» **Your assignment**
Determine how many of the lines below include "kind", then respond with that number and no other text.

» **Supplied material**

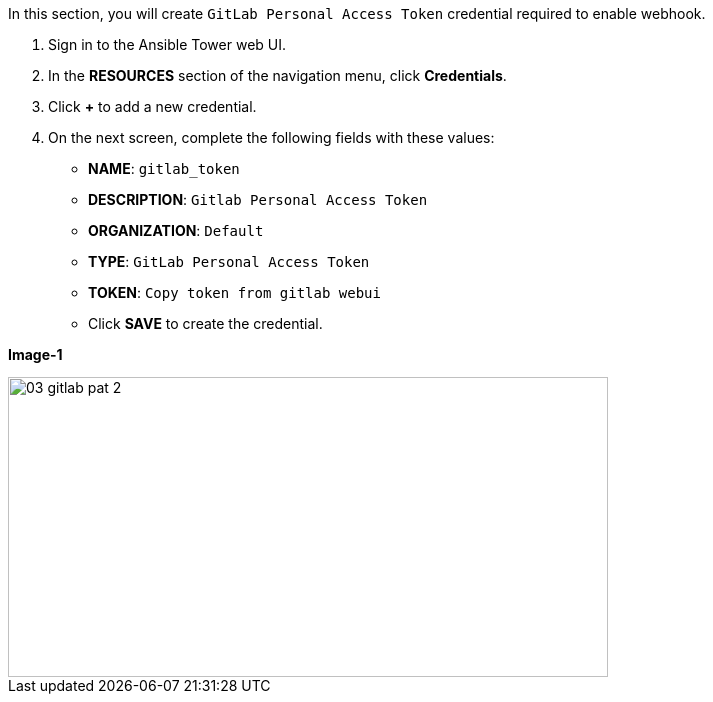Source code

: :GUID: %guid%
:OSP_DOMAIN: %subdomain_base_suffix%
:GITLAB_URL: %gitlab_url%
:GITLAB_USERNAME: %gitlab_username%
:GITLAB_PASSWORD: %gitlab_password%
:TOWER_URL: %tower_url%
:TOWER_ADMIN_USER: %tower_admin_user%
:TOWER_ADMIN_PASSWORD: %tower_admin_password%
:SSH_COMMAND: %ssh_command%
:SSH_PASSWORD: %ssh_password%
:VSCODE_UI_URL: %vscode_ui_url%
:VSCODE_UI_PASSWORD: %vscode_ui_password%
:organization_name: Default
:gitlab_project: ansible/gitops-lab
:project_prod: Project gitOps - Prod
:project_test: Project gitOps - Test
:inventory_prod: GitOps inventory - Prod Env
:inventory_test: GitOps inventory - Test Env
:credential_machine: host_credential
:credential_git: gitlab_credential
:credential_git_token: gitlab_token 
:credential_openstack: cloud_credential
:jobtemplate_prod: App deployer - Prod Env
:jobtemplate_test: App deployer - Test Env
:source-linenums-option:        
:markup-in-source: verbatim,attributes,quotes
:show_solution: true


In this section, you will create  `GitLab Personal Access Token` credential required to enable webhook.

. Sign in to the Ansible Tower web UI.

. In the *RESOURCES* section of the navigation menu, click *Credentials*.

. Click *+* to add a new credential.

. On the next screen, complete the following fields with these values:
* *NAME*: `{credential_git_token}`
* *DESCRIPTION*:  `Gitlab Personal Access Token`
* *ORGANIZATION*: `Default`
* *TYPE*: `GitLab Personal Access Token`
* *TOKEN*: `Copy token from gitlab webui`
* Click *SAVE* to create the credential.

*Image-1*

image::images/03_gitlab_pat_2.png[align="center",600,300]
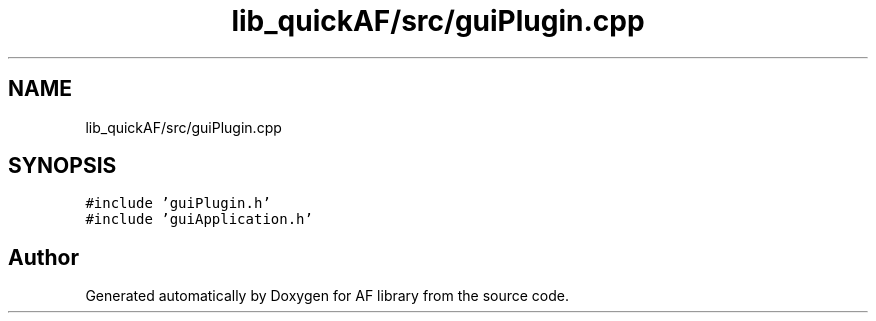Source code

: .TH "lib_quickAF/src/guiPlugin.cpp" 3 "Fri Mar 26 2021" "AF library" \" -*- nroff -*-
.ad l
.nh
.SH NAME
lib_quickAF/src/guiPlugin.cpp
.SH SYNOPSIS
.br
.PP
\fC#include 'guiPlugin\&.h'\fP
.br
\fC#include 'guiApplication\&.h'\fP
.br

.SH "Author"
.PP 
Generated automatically by Doxygen for AF library from the source code\&.
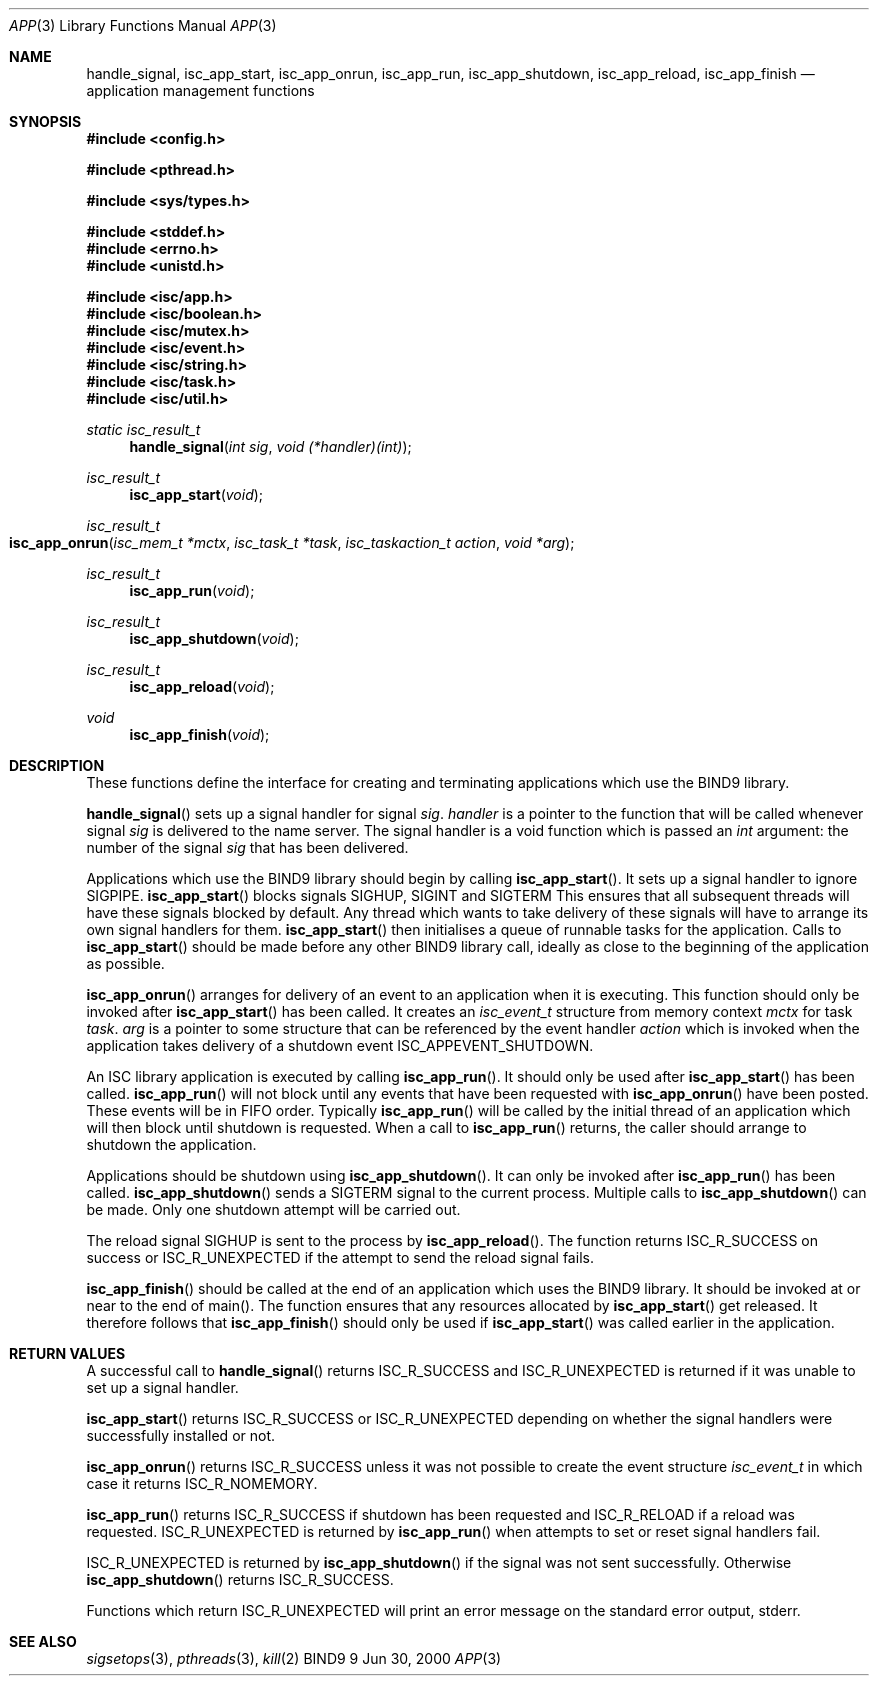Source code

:.\"
.\" Copyright (C) 2000  Internet Software Consortium.
.\"
.\" Permission to use, copy, modify, and distribute this document for any
.\" purpose with or without fee is hereby granted, provided that the above
.\" copyright notice and this permission notice appear in all copies.
.\"
.\" THE SOFTWARE IS PROVIDED "AS IS" AND INTERNET SOFTWARE CONSORTIUM
.\" DISCLAIMS ALL WARRANTIES WITH REGARD TO THIS SOFTWARE INCLUDING ALL
.\" IMPLIED WARRANTIES OF MERCHANTABILITY AND FITNESS. IN NO EVENT SHALL
.\" INTERNET SOFTWARE CONSORTIUM BE LIABLE FOR ANY SPECIAL, DIRECT,
.\" INDIRECT, OR CONSEQUENTIAL DAMAGES OR ANY DAMAGES WHATSOEVER RESULTING
.\" FROM LOSS OF USE, DATA OR PROFITS, WHETHER IN AN ACTION OF CONTRACT,
.\" NEGLIGENCE OR OTHER TORTIOUS ACTION, ARISING OUT OF OR IN CONNECTION
.\" WITH THE USE OR PERFORMANCE OF THIS SOFTWARE.
.\"
.\" $Id: app.3,v 1.1 2000/06/23 00:17:06 jim Exp $
.\"
.Dd Jun 30, 2000
.Dt APP 3
.Os BIND9 9
.ds vT BIND9 Programmer's Manual
.Sh NAME
.Nm handle_signal ,
.Nm isc_app_start ,
.Nm isc_app_onrun ,
.Nm isc_app_run ,
.Nm isc_app_shutdown ,
.Nm isc_app_reload ,
.Nm isc_app_finish 
.Nd application management functions
.Sh SYNOPSIS
.Fd #include <config.h>
 
.Fd #include <pthread.h>
 
.Fd #include <sys/types.h>
 
.Fd #include <stddef.h>
.Fd #include <errno.h>
.Fd #include <unistd.h>
.fd #include <signal.h>
 
.Fd #include <isc/app.h>
.Fd #include <isc/boolean.h>
.Fd #include <isc/mutex.h>
.Fd #include <isc/event.h>
.Fd #include <isc/string.h>
.Fd #include <isc/task.h>
.Fd #include <isc/util.h>
.Ft static isc_result_t
.Fn handle_signal "int sig" "void (*handler)(int)"
.Ft isc_result_t
.Fn isc_app_start "void"
.Ft isc_result_t
.Fo isc_app_onrun
.Fa "isc_mem_t *mctx"
.Fa "isc_task_t *task"
.Fa "isc_taskaction_t action"
.Fa "void *arg"
.Fc
.Ft isc_result_t
.Fn isc_app_run "void"
.Ft isc_result_t
.Fn isc_app_shutdown "void"
.Ft isc_result_t
.Fn isc_app_reload "void"
.Ft void
.Fn isc_app_finish "void"
.Sh DESCRIPTION
These functions define the interface for creating and terminating
applications which use the BIND9 library.
.Pp
.Fn handle_signal
sets up a signal handler for signal
.Fa sig .
.Fa handler
is a pointer to the function that will be called whenever signal
.Fa sig
is delivered to the name server.
The signal handler is a void function which is passed an
.Ft int
argument: the number of the signal
.Fa sig
that has been delivered.
.Pp
Applications which use the BIND9 library should begin by calling
.Fn isc_app_start .
It sets up a signal handler to ignore
.Dv SIGPIPE .
.Fn isc_app_start 
blocks signals
.Dv SIGHUP ,
.Dv SIGINT 
and
.Dv SIGTERM
This ensures that all subsequent threads will have these signals blocked by
default.
Any thread which wants to take delivery of these signals will have to
arrange its own signal handlers for them.
.Fn isc_app_start
then initialises a queue of runnable tasks for the application.
Calls to
.Fn isc_app_start
should be made before any other BIND9 library call, ideally as 
close to the beginning of the application as possible.
.Pp 
.Fn isc_app_onrun
arranges for delivery of an event to an application when it is executing.
This function should only be invoked after
.Fn isc_app_start
has been called.
It creates an 
.Ft isc_event_t
structure from memory context
.Fa mctx
for task
.Fa task .
.Fa arg
is a pointer to some structure that can be referenced by the event
handler
.Fa action 
which is invoked when the application takes delivery of a shutdown
event
.Dv ISC_APPEVENT_SHUTDOWN .
.Pp
An ISC library application is executed by calling
.Fn isc_app_run .
It should only be used after
.Fn isc_app_start
has been called.
.Fn isc_app_run
will not block until any events that have been requested with
.Fn isc_app_onrun
have been posted.
These events will be in FIFO order.
Typically
.Fn isc_app_run
will be called by the initial thread of an application which will then
block until shutdown is requested.
When a call to
.Fn isc_app_run
returns, the caller should arrange to shutdown the application.
.Pp
Applications should be shutdown using
.Fn isc_app_shutdown .
It can only be invoked after
.Fn isc_app_run
has been called.
.Fn isc_app_shutdown
sends a
.Dv SIGTERM 
signal to the current process.
Multiple calls to
.Fn isc_app_shutdown
can be made.
Only one shutdown attempt will be carried out.
.Pp
The reload signal
.Dv SIGHUP
is sent to the process by 
.Fn isc_app_reload .
The function returns
.Er ISC_R_SUCCESS
on success or
.Er ISC_R_UNEXPECTED
if the attempt to send the reload signal fails.
.Pp
.Fn isc_app_finish
should be called at the end of an application which uses the BIND9
library.
It should be invoked at or near to the end of
.Dv main() .
The function ensures that any resources allocated by
.Fn isc_app_start
get released.
It therefore follows that
.Fn isc_app_finish
should only be used if
.Fn isc_app_start
was called earlier in the application.
.Sh RETURN VALUES
A successful call to
.Fn handle_signal
returns 
.Er ISC_R_SUCCESS
and
.Er ISC_R_UNEXPECTED
is returned if it was unable to set up a signal handler.
.Pp
.Fn isc_app_start
returns
.Er ISC_R_SUCCESS
or
.Er ISC_R_UNEXPECTED
depending on whether the signal handlers were successfully installed
or not.
.Pp
.Fn isc_app_onrun
returns
.Er ISC_R_SUCCESS
unless it was not possible to create the event structure
.Ft isc_event_t 
in which case it returns
.Er ISC_R_NOMEMORY .
.Pp
.Fn isc_app_run
returns
.Er ISC_R_SUCCESS
if shutdown has been requested and
.Er ISC_R_RELOAD
if a reload was requested.
.Er ISC_R_UNEXPECTED
is returned by
.Fn isc_app_run
when attempts to set or reset signal handlers fail.
.Pp
.Er ISC_R_UNEXPECTED
is returned by 
.Fn isc_app_shutdown
if the signal was not sent successfully.
Otherwise
.Fn isc_app_shutdown
returns
.Er ISC_R_SUCCESS .
.Pp
Functions which return
.Er ISC_R_UNEXPECTED
will print an error message on the standard error output,
.Dv stderr .
.Sh SEE ALSO
.Xr sigsetops 3 ,
.Xr pthreads 3 ,
.Xr kill 2
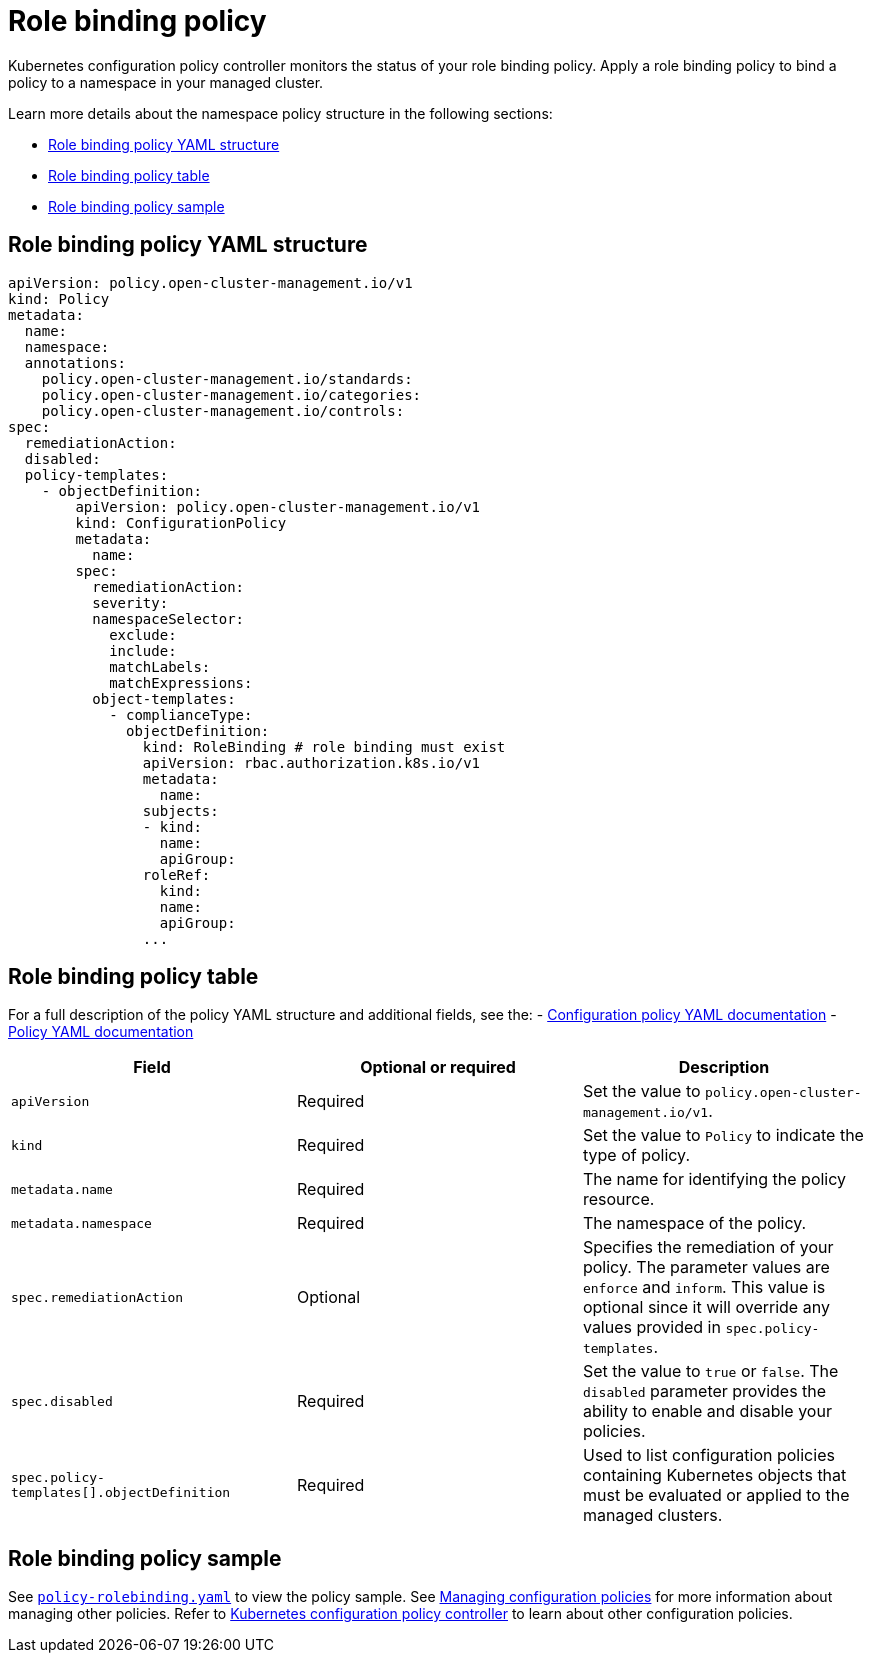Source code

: [#role-binding-policy]
= Role binding policy

Kubernetes configuration policy controller monitors the status of your role binding policy. Apply a role binding policy to bind a policy to a namespace in your managed cluster.

Learn more details about the namespace policy structure in the following sections:

* <<role-binding-policy-yaml-structure,Role binding policy YAML structure>>
* <<role-binding-policy-table,Role binding policy table>>
* <<role-binding-policy-sample,Role binding policy sample>>

[#role-binding-policy-yaml-structure]
== Role binding policy YAML structure

[source,yaml]
----
apiVersion: policy.open-cluster-management.io/v1
kind: Policy
metadata:
  name:
  namespace:
  annotations:
    policy.open-cluster-management.io/standards:
    policy.open-cluster-management.io/categories:
    policy.open-cluster-management.io/controls:
spec:
  remediationAction:
  disabled:
  policy-templates:
    - objectDefinition:
        apiVersion: policy.open-cluster-management.io/v1
        kind: ConfigurationPolicy
        metadata:
          name:
        spec:
          remediationAction:
          severity:
          namespaceSelector:
            exclude:
            include:
            matchLabels:
            matchExpressions:
          object-templates:
            - complianceType:
              objectDefinition:
                kind: RoleBinding # role binding must exist
                apiVersion: rbac.authorization.k8s.io/v1
                metadata:
                  name:
                subjects:
                - kind:
                  name:
                  apiGroup:
                roleRef:
                  kind:
                  name:
                  apiGroup:
                ...
----

[#role-binding-policy-table]
== Role binding policy table

For a full description of the policy YAML structure and additional fields, see the:
- xref:../governance/config_policy_ctrl.adoc#configuration-policy-sample[Configuration policy YAML documentation]
- xref:../governance/policy_example.adoc[Policy YAML documentation]

|===
| Field | Optional or required | Description

| `apiVersion`
| Required
| Set the value to `policy.open-cluster-management.io/v1`.

| `kind`
| Required
| Set the value to `Policy` to indicate the type of policy.

| `metadata.name`
| Required
| The name for identifying the policy resource.

| `metadata.namespace`
| Required
| The namespace of the policy.

| `spec.remediationAction`
| Optional
| Specifies the remediation of your policy. The parameter values are `enforce` and `inform`. This value is optional since it will override any values provided in `spec.policy-templates`.

| `spec.disabled`
| Required
| Set the value to `true` or `false`.
The `disabled` parameter provides the ability to enable and disable your policies.

| `spec.policy-templates[].objectDefinition`
| Required
| Used to list configuration policies containing Kubernetes objects that must be evaluated or applied to the managed clusters.
|===

[#role-binding-policy-sample]
== Role binding policy sample

See https://github.com/stolostron/policy-collection/blob/main/stable/AC-Access-Control/policy-rolebinding.yaml[`policy-rolebinding.yaml`] to view the policy sample. See xref:../governance/create_config_pol.adoc#managing-configuration-policies[Managing configuration policies] for more information about managing other policies. Refer to xref:../governance/config_policy_ctrl.adoc#kubernetes-configuration-policy-controller[Kubernetes configuration policy controller] to learn about other configuration policies.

» **Result of this task**
6